Gender Studies Speaker Series at Queen’s University presents Gail Scott

“Where there is no emergency, there is likely no real experiment.”

We are excited to share that tomorrow, Wednesday, November 17, the Gender Matters Speaker Series at Queen’s University will host a book launch for Permanent Revolution by Gail Scott! The event will feature a reading by Gail Scott and a conversation with Trish Salah! Presented by the Department of Gender Studies.

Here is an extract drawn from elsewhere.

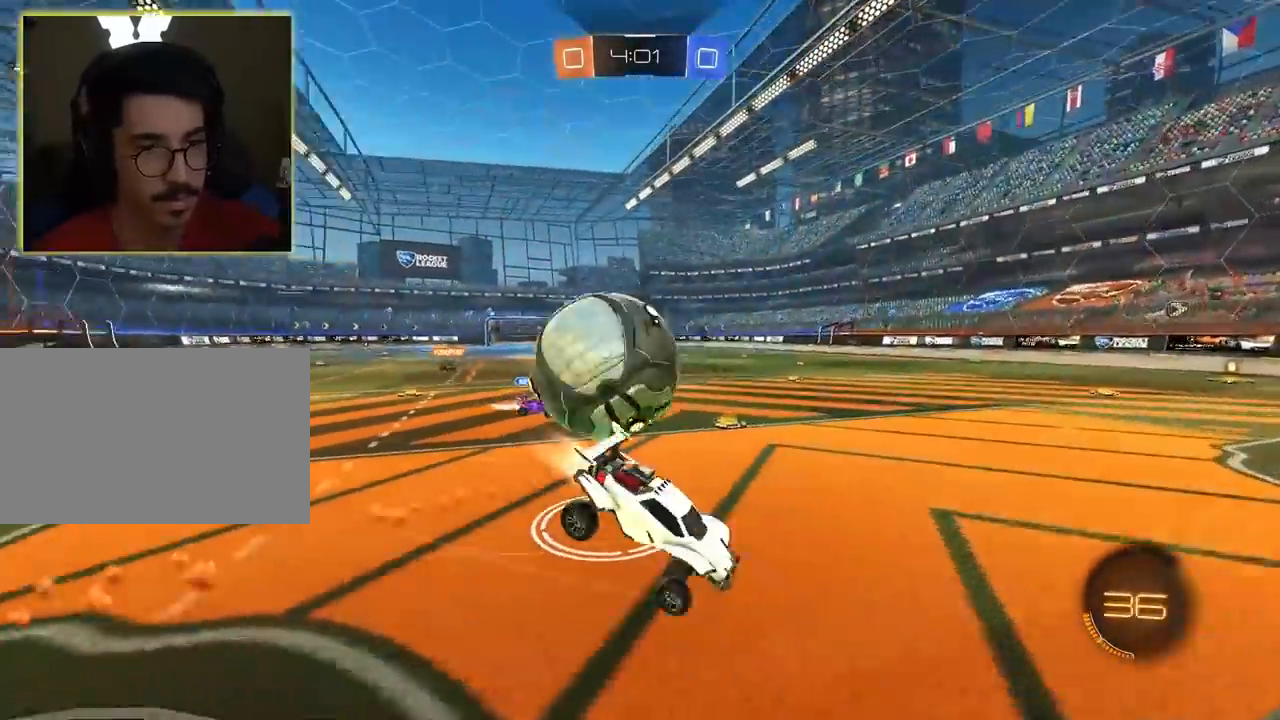
{"keys": ["a", "s"], "mouse": ["left"], "mouse_move": "still", "events": [[133, "w", "up"], [267, "mouse_right", "up"], [267, "s", "down"], [317, "mouse_left", "up"], [400, "mouse_left", "down"]]}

Gail Scott’s Permanent Revolution, a collection of new essays gathered alongside a recreation of her groundbreaking text, Spaces Like Stairs, was recently named a finalist for Le Grand Prix du livre de Montréal 2021. In conversation with other writers working in queer/feminist avant-garde trajectories, including l’écriture-au-féminin in Québec and continental New Narrative, these essays provide an evolutionary snapshot of Scott’s ongoing prose experiment that hinges the matter of writing to ongoing social upheaval. “At once erudite and intimate, Permanent Revolution is a vital set of meditations on difficulty and feminist art,” writes Anne Boyer, author of The Undying, “Gail Scott convincingly and beautifully evokes feminism as an ongoing experimental practice: courageous, expansive, and necessary to all.”

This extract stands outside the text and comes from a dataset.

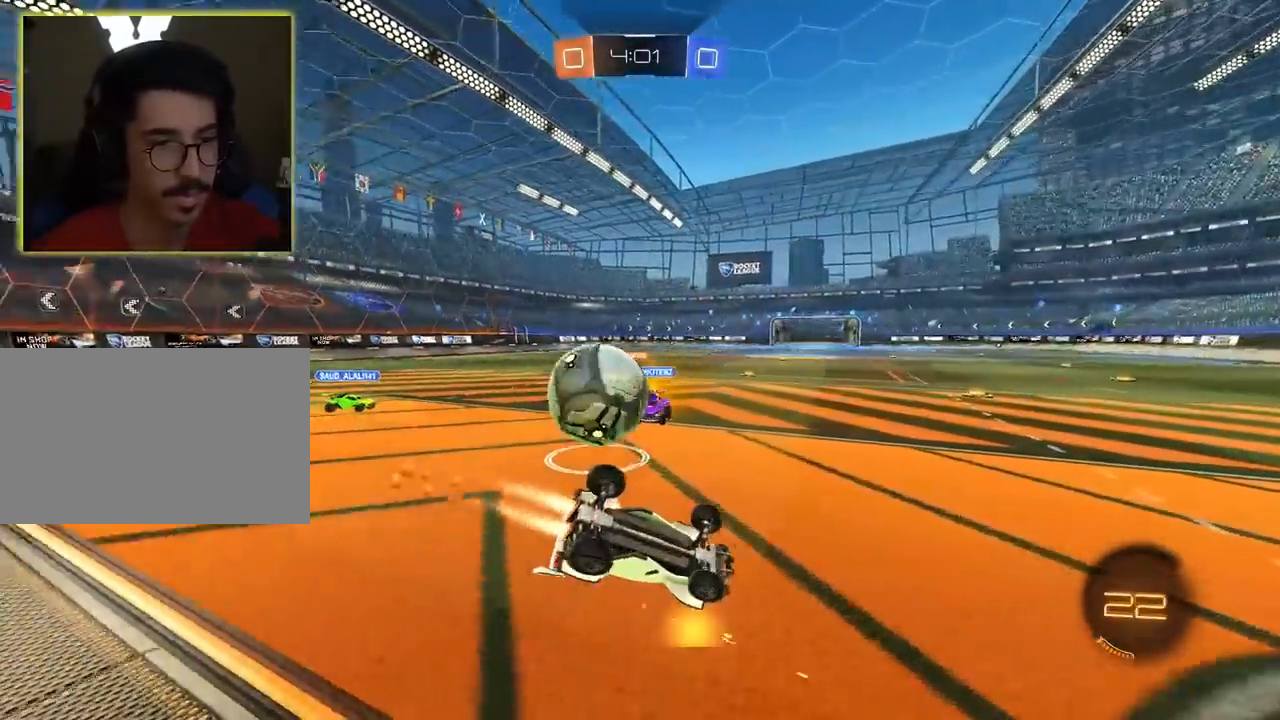
{"keys": ["a"], "mouse": [], "mouse_move": "still", "events": [[100, "mouse_left", "up"], [333, "s", "up"]]}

Don’t miss out on what is sure to be a fascinating event! There is still time to register to attend this free online event here.

Gail Scott is the author of Spare Parts (1981), Heroine (1987; finalist for the Paragraphe Hugh MacLennan Prize for Fiction; re-issued in 2019 with an introduction by Eileen Myles), Main Brides (1993; finalist for the Paragraphe Hugh MacLennan Prize for Fiction), My Paris (1999), Spare Parts Plus Two (2002), and The Obituary (2010; shortlisted for Le Grand Prix du livre de Montreal). Her essays are collected in Spaces Like Stairs (1989) and in La Théorie, un dimanche (1988) which was translated into English as Theory, A Sunday (2013). Scott is co-editor of the New Narrative anthology: Biting the Error: Writers Explore Narrative (2004; shortlisted for the Lambda Literary Award for Nonfiction Anthologies). Her translation of Michael Delisle’s Le désarroi du matelot was shortlisted for a 2001 Governor General’s Literary Award. A memoir, based in Lower Manhattan during the early Obama years, is forthcoming. Scott lives in Montréal.